> **To do**: Count how many lines in the items below contain the string "picture". Case counts, and your reply should be the number alone.

Start of Data extract

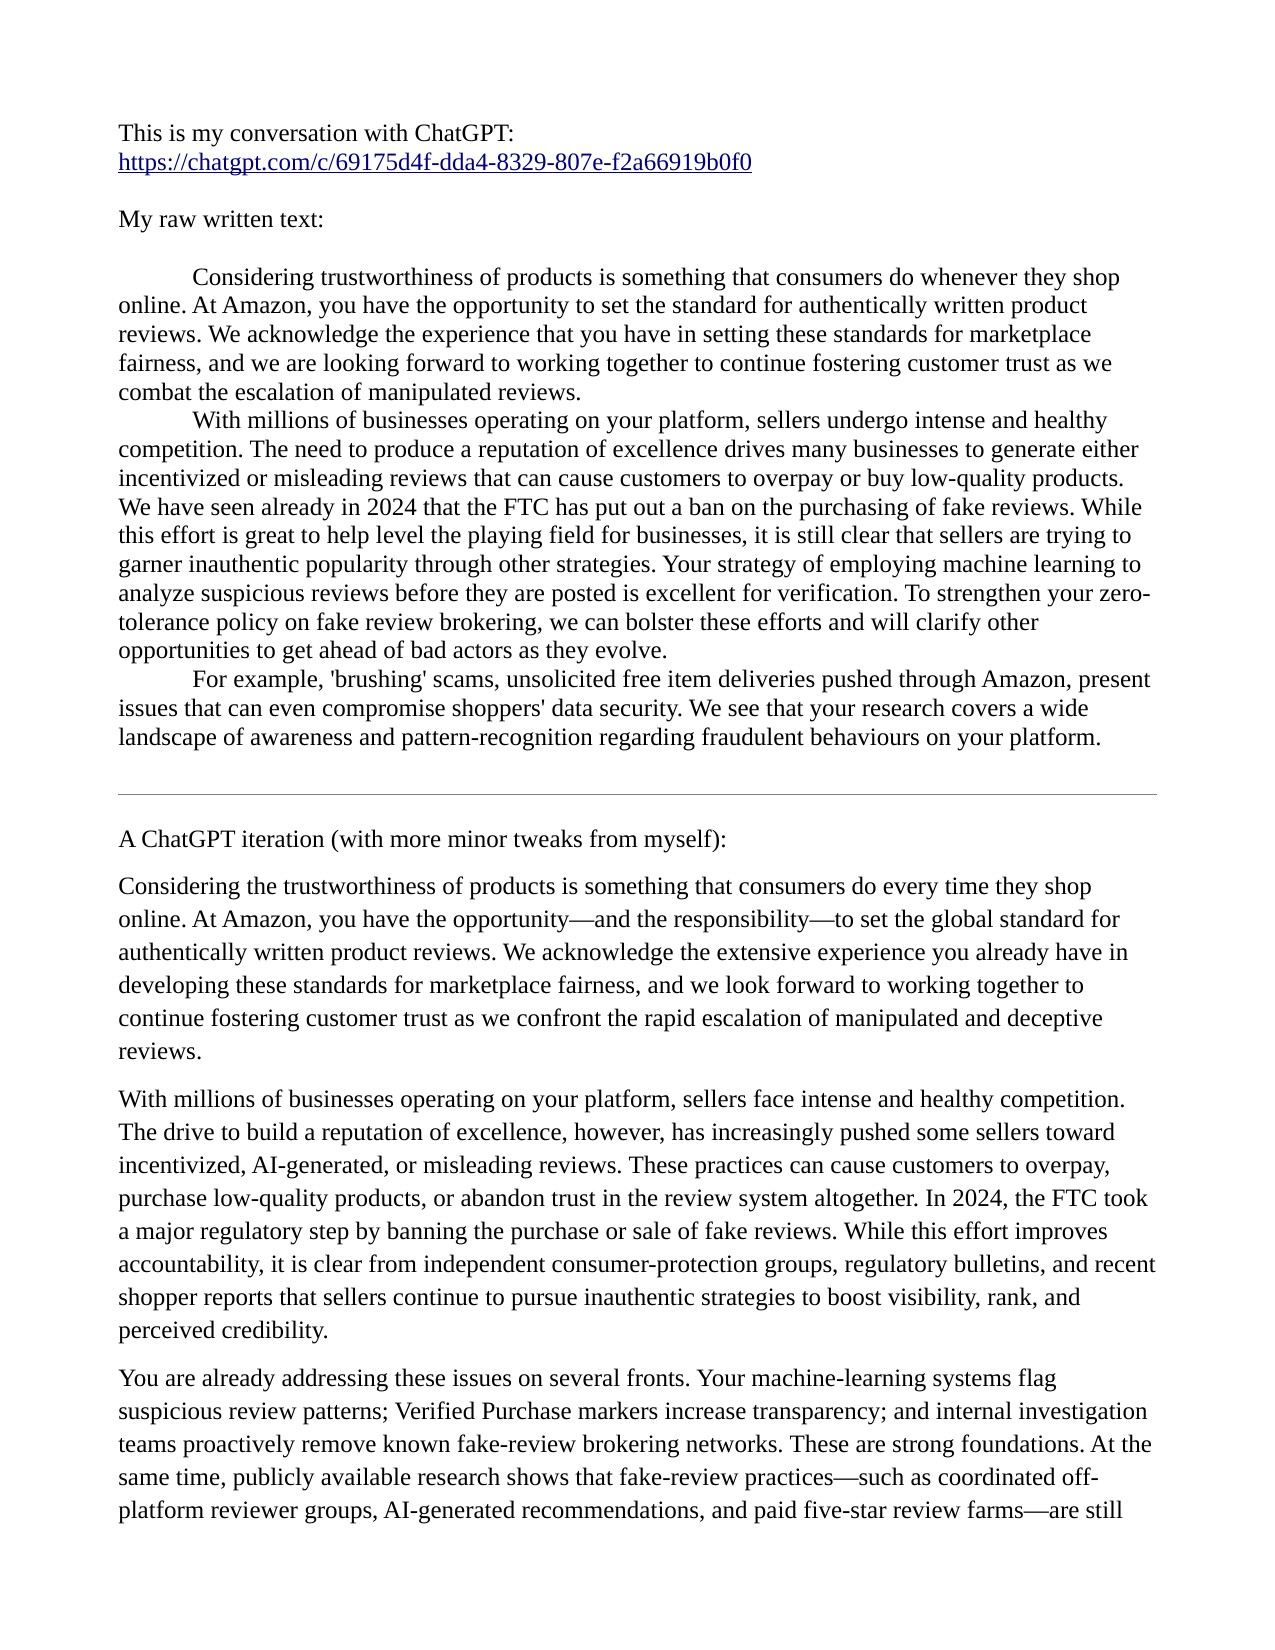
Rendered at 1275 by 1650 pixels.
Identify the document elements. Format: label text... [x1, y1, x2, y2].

End of Data extract
Start of Data extract

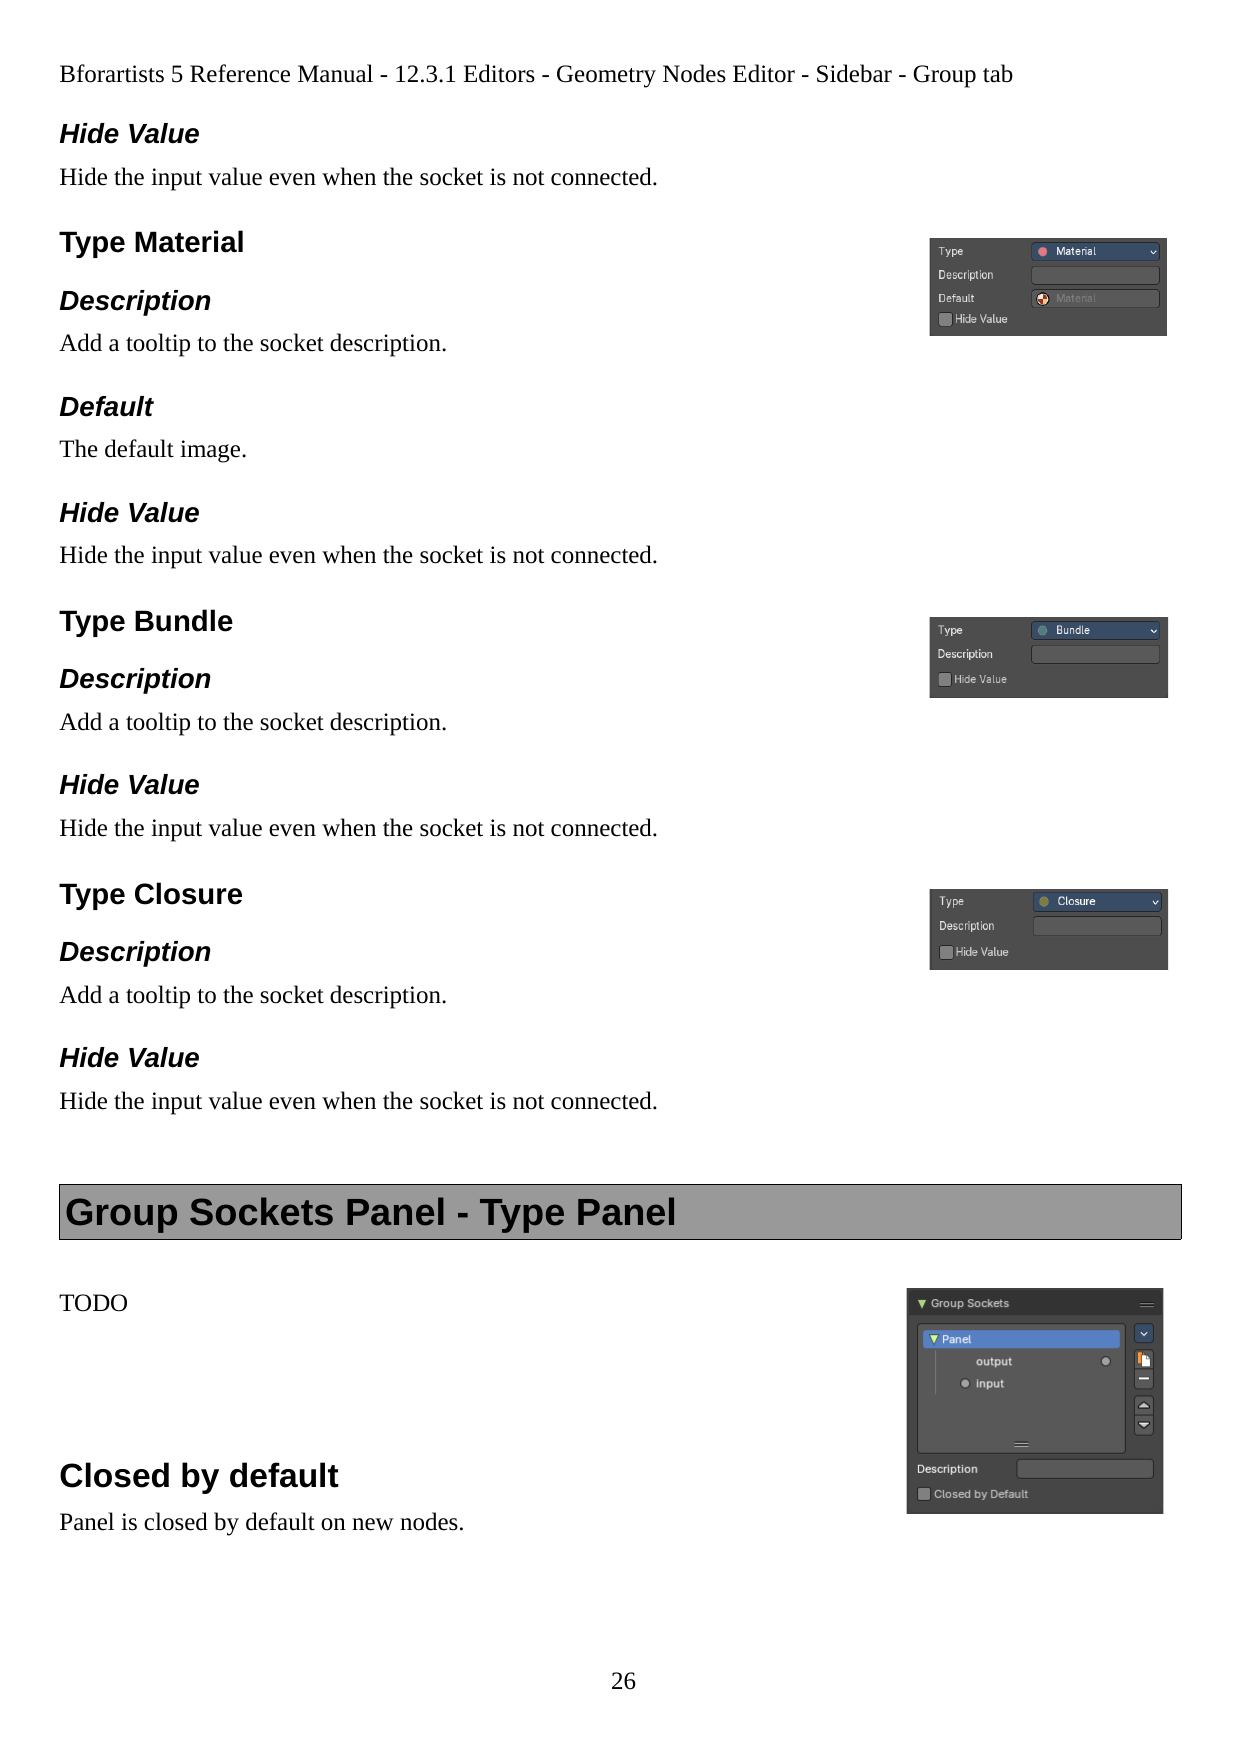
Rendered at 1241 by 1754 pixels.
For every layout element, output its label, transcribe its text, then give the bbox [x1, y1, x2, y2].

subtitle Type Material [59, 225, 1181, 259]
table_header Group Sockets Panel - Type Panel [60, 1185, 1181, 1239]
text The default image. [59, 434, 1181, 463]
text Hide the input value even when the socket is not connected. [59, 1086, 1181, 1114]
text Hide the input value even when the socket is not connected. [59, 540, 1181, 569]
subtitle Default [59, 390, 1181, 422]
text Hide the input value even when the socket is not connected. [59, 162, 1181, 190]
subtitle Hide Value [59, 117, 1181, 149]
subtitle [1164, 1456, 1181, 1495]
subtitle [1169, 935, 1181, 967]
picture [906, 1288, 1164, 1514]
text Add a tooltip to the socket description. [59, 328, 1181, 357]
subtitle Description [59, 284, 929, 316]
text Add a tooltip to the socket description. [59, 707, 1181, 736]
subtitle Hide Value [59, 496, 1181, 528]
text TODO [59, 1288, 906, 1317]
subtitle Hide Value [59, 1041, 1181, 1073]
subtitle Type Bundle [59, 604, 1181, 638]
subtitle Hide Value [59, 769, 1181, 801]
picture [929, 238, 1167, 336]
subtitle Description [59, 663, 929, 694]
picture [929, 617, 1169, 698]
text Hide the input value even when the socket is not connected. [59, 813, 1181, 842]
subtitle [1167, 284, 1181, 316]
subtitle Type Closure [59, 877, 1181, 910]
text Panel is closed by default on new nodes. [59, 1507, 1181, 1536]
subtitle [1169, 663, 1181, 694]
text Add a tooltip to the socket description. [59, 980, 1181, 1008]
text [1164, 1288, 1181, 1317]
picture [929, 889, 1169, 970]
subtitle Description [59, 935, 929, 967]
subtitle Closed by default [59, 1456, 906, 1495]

End of Data extract

> **The answer**: 4